Oui. Chaque époux peut révoquer unilatéralement la donation par acte notarié, sans avoir à en informer l’autre. C’est une spécificité des donations entre époux.
La donation au dernier vivant est-elle annulée par le divorce ?
Oui. Le divorce entraîne automatiquement la révocation de la donation au dernier vivant, sauf clause contraire explicite dans le jugement de divorce.

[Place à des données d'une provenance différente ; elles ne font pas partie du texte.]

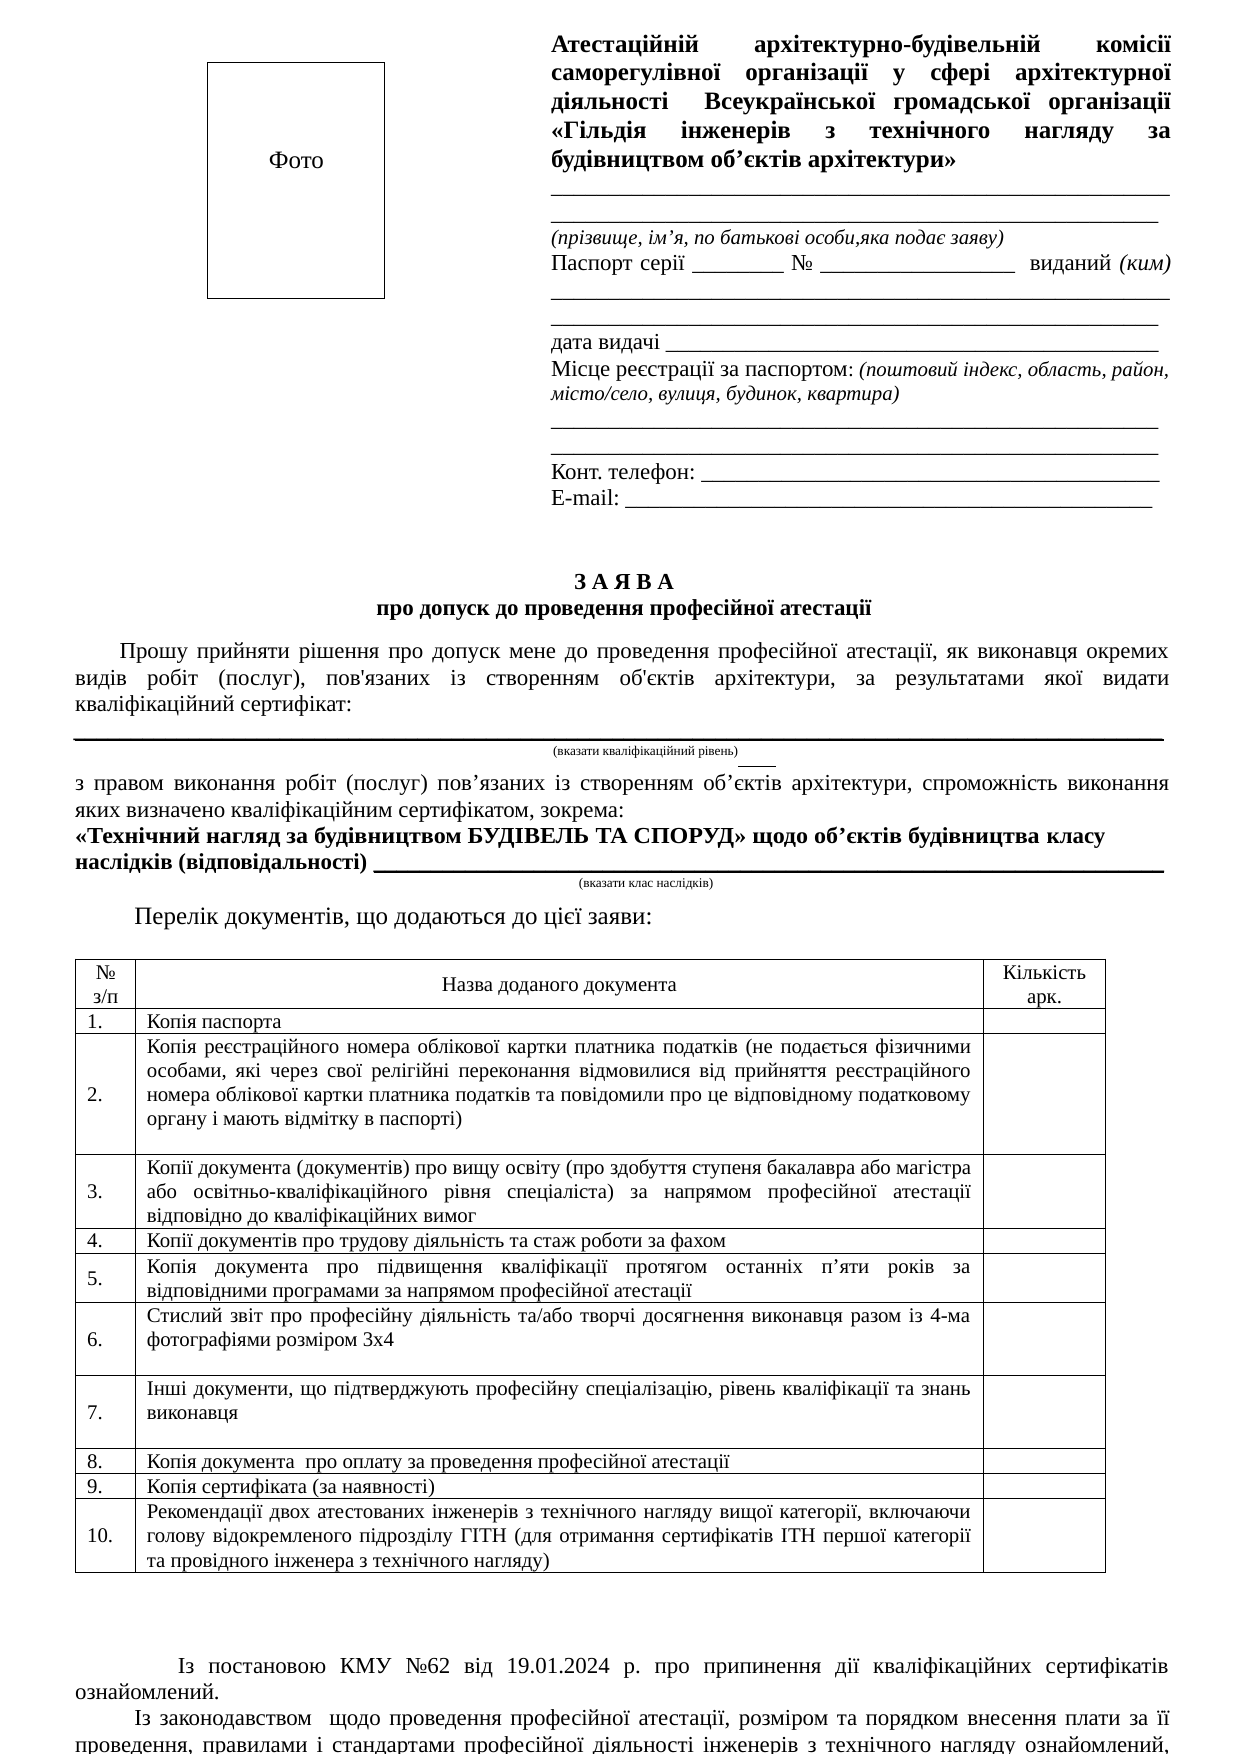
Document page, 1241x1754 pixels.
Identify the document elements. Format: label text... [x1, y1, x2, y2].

table_header Атестаційній архітектурно-будівельній комісії саморегулівної організації у сфері архітектурної діяльності Всеукраїнської громадської організації «Гільдія інженерів з технічного нагляду за будівництвом об’єктів архітектури» ___________________________________________________________________________________________________________ (прізвище, ім’я, по батькові особи,яка подає заяву) Паспорт серії ________ № _________________ виданий (ким) ______________________________________________________ _____________________________________________________ дата видачі ___________________________________________ Місце реєстрації за паспортом: (поштовий індекс, область, район, місто/село, вулиця, будинок, квартира) _____________________________________________________ _____________________________________________________ Конт. телефон: ________________________________________ E-mail: ______________________________________________ З а я в а про допуск до проведення професійної атестації Прошу прийняти рішення про допуск мене до проведення професійної атестації, як виконавця окремих видів робіт (послуг), пов'язаних із створенням об'єктів архітектури, за результатами якої видати кваліфікаційний сертифікат: _______________________________________________________________________________________________ (вказати кваліфікаційний рівень) з правом виконання робіт (послуг) пов’язаних із створенням об’єктів архітектури, спроможність виконання яких визначено кваліфікаційним сертифікатом, зокрема: «Технічний нагляд за будівництвом БУДІВЕЛЬ ТА СПОРУД» щодо об’єктів будівництва класу наслідків (відповідальності) _____________________________________________________________________ (вказати клас наслідків) Перелік документів, що додаються до цієї заяви: Із постановою КМУ №62 від 19.01.2024 р. про припинення дії кваліфікаційних сертифікатів ознайомлений. Із законодавством щодо проведення професійної атестації, розміром та порядком внесення плати за її проведення, правилами і стандартами професійної діяльності інженерів з технічного нагляду ознайомлений, вимоги цих документів визнаю і зобов’язуюсь виконувати в повному обсязі. Формування та подання заяви про допуск разом із зазначеними документами здійснюється з урахуванням вимог, визначених статтею 26-1 Закону України «Про регулювання містобудівної діяльності». Несу відповідальність за достовірність наданої інформації та відповідність копій поданих документів оригіналам таких документів. Копії документів, які додаються до заяви про допуск, засвідчую особистим підписом. Даючи згоду на обробку моїх персональних даних, зобов’язуюсь у разі їхньої зміни надавати у найкоротший строк уточнену, достовірну інформацію та оригінали відповідних документів для оновлення моїх персональних даних. _______________ ___________________ __________________________ (дата) (підпис) (прізвище та ініціали) Інструкція до заяви. ЗАЯВА заповнюється українською мовою розбірливими літерами кульковою ручкою синього кольору або набирається на комп’ютері. ДАТУ ЗАЯВИ ТА КІЛЬКІСТЬ СТОРІНОК НЕ ЗАПОВНЮВАТИ!!! КВАЛІФІКАЦІЙНИЙ РІВЕНЬ та КЛАС НАСЛІДКІВ пишуться від руки, особисто: Для тих, хто отримує сертифікат вперше. Інженер з технічного нагляду 2 категорії СС1 . (вказати кваліфікаційний рівень) (вказати клас наслідків) Для тих, у кого є сертифікат ІТН 2 категорії. Інженер з технічного нагляду 1 категорії СС1, СС2. (вказати кваліфікаційний рівень) (вказати клас наслідків) Для тих, у кого є сертифікат ІТН 1 категорії. Провідний інженер з технічного нагляду СС1, СС2, СС3 . (вказати кваліфікаційний рівень) (вказати клас наслідків) [64, 0, 1182, 1754]
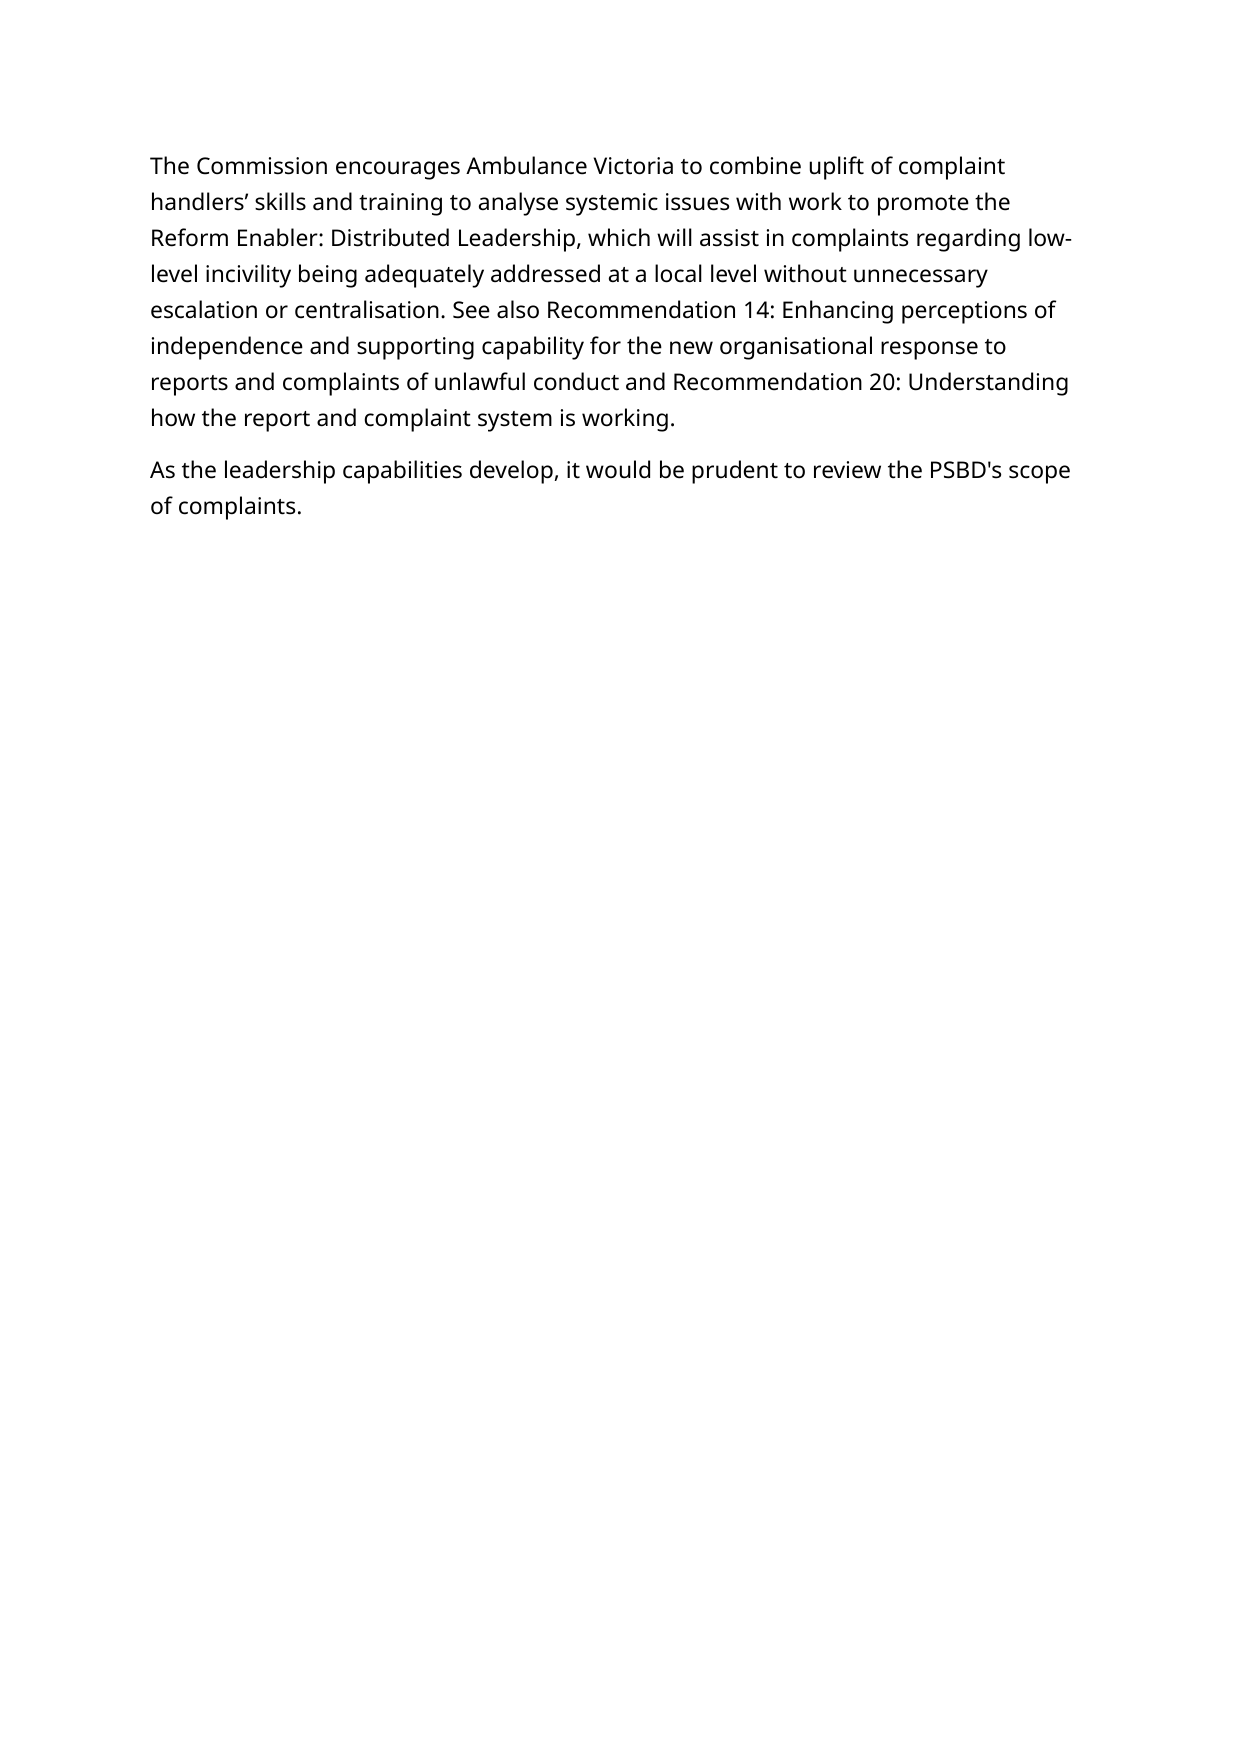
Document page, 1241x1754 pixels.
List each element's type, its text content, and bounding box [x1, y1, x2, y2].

text As the leadership capabilities develop, it would be prudent to review the PSBD's scope of complaints. [150, 454, 1090, 521]
text The Commission encourages Ambulance Victoria to combine uplift of complaint handlers’ skills and training to analyse systemic issues with work to promote the Reform Enabler: Distributed Leadership, which will assist in complaints regarding low-level incivility being adequately addressed at a local level without unnecessary escalation or centralisation. See also Recommendation 14: Enhancing perceptions of independence and supporting capability for the new organisational response to reports and complaints of unlawful conduct and Recommendation 20: Understanding how the report and complaint system is working. [150, 150, 1090, 433]
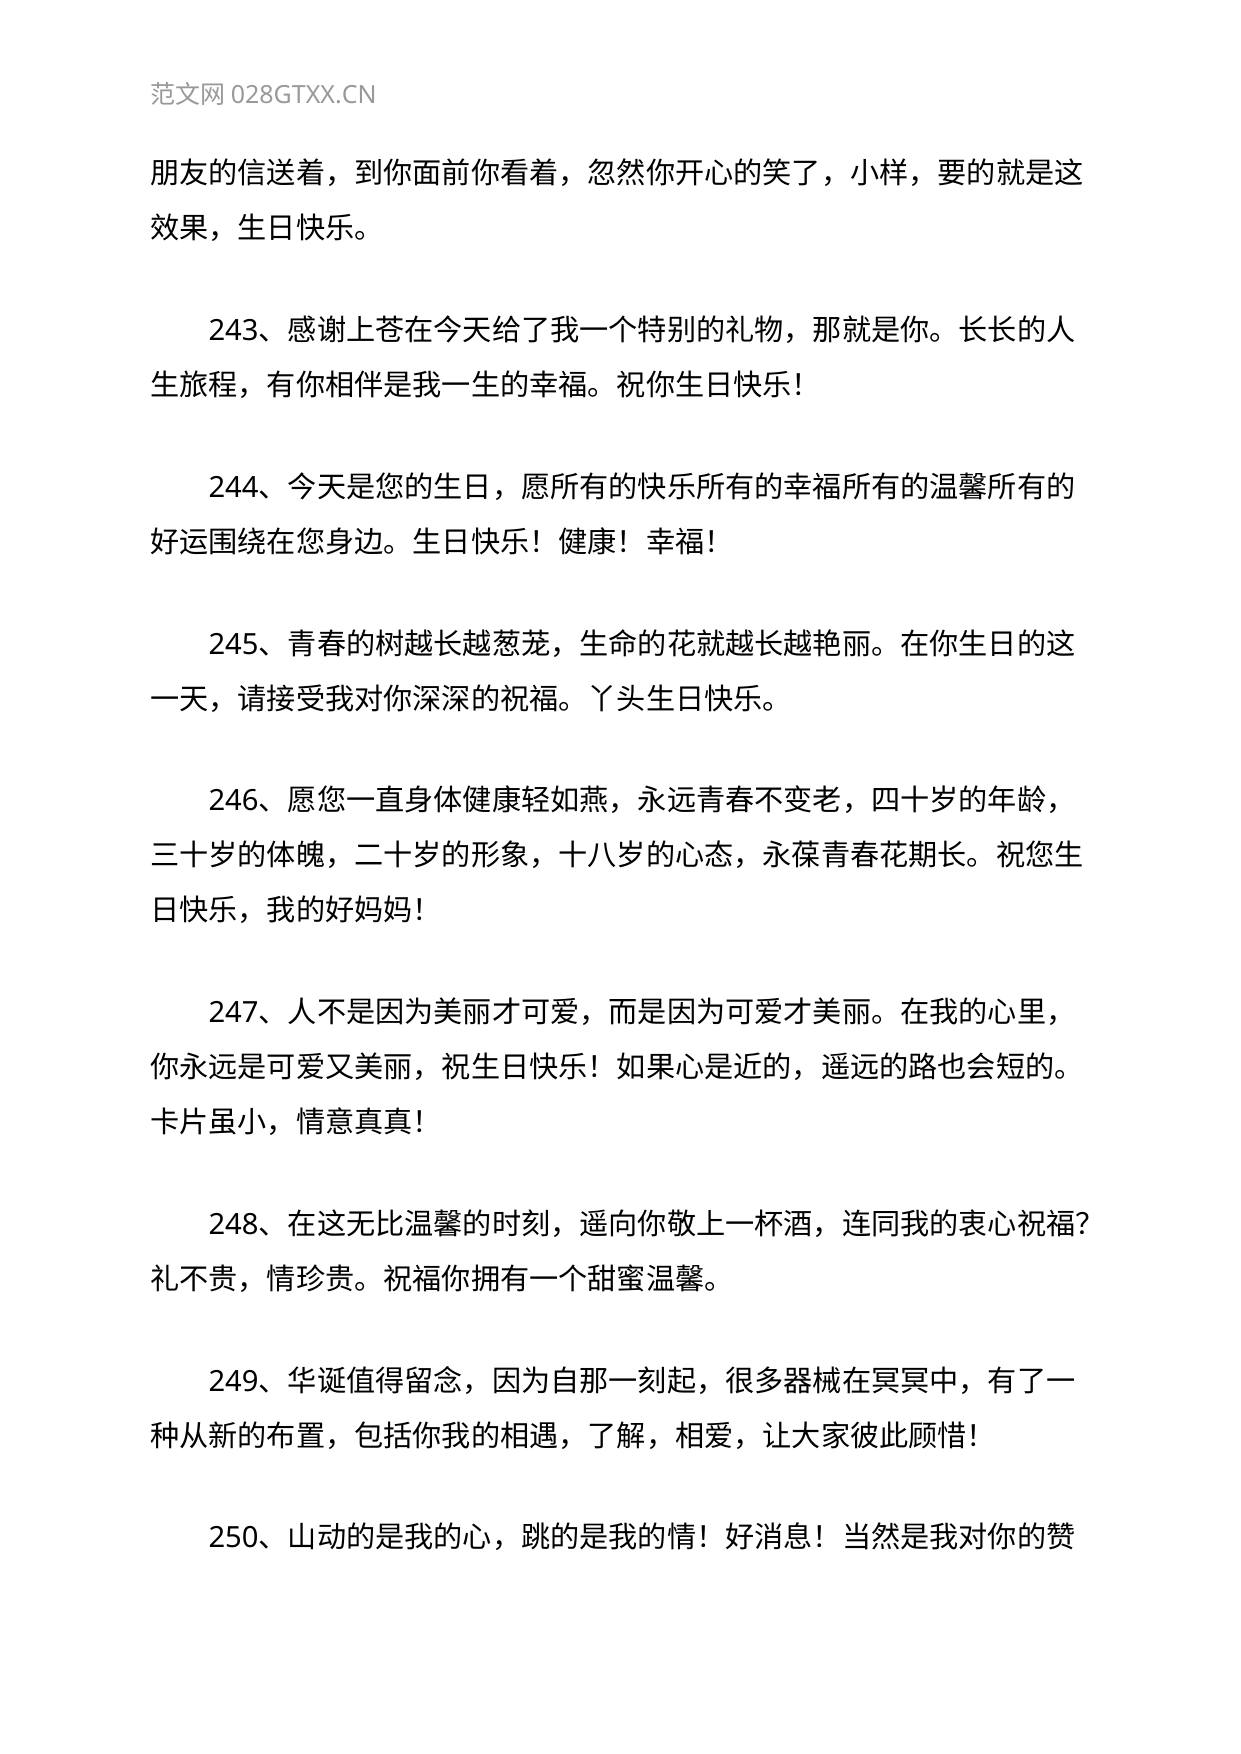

Peut-on combiner donation au dernier vivant et assurance-vie ?
Oui, et c’est même recommandé. La donation protège le conjoint sur le plan civil (choix élargi sur la succession). L’assurance-vie complète en transmettant des capitaux hors succession, avec des abattements spécifiques.
Les enfants peuvent-ils s’opposer à la donation au dernier vivant ?
Non, ils ne peuvent pas s’y opposer. Mais si le conjoint choisit une option qui empiète sur la réserve héréditaire (cas rare, surtout en familles recomposées), les enfants peuvent exercer une action en retranchement pour récupérer leur part minimale.
Les informations présentées sont fournies à titre éducatif et ne constituent pas un conseil juridique. Consultez un notaire pour mettre en place une donation au dernier vivant adaptée à votre situation familiale.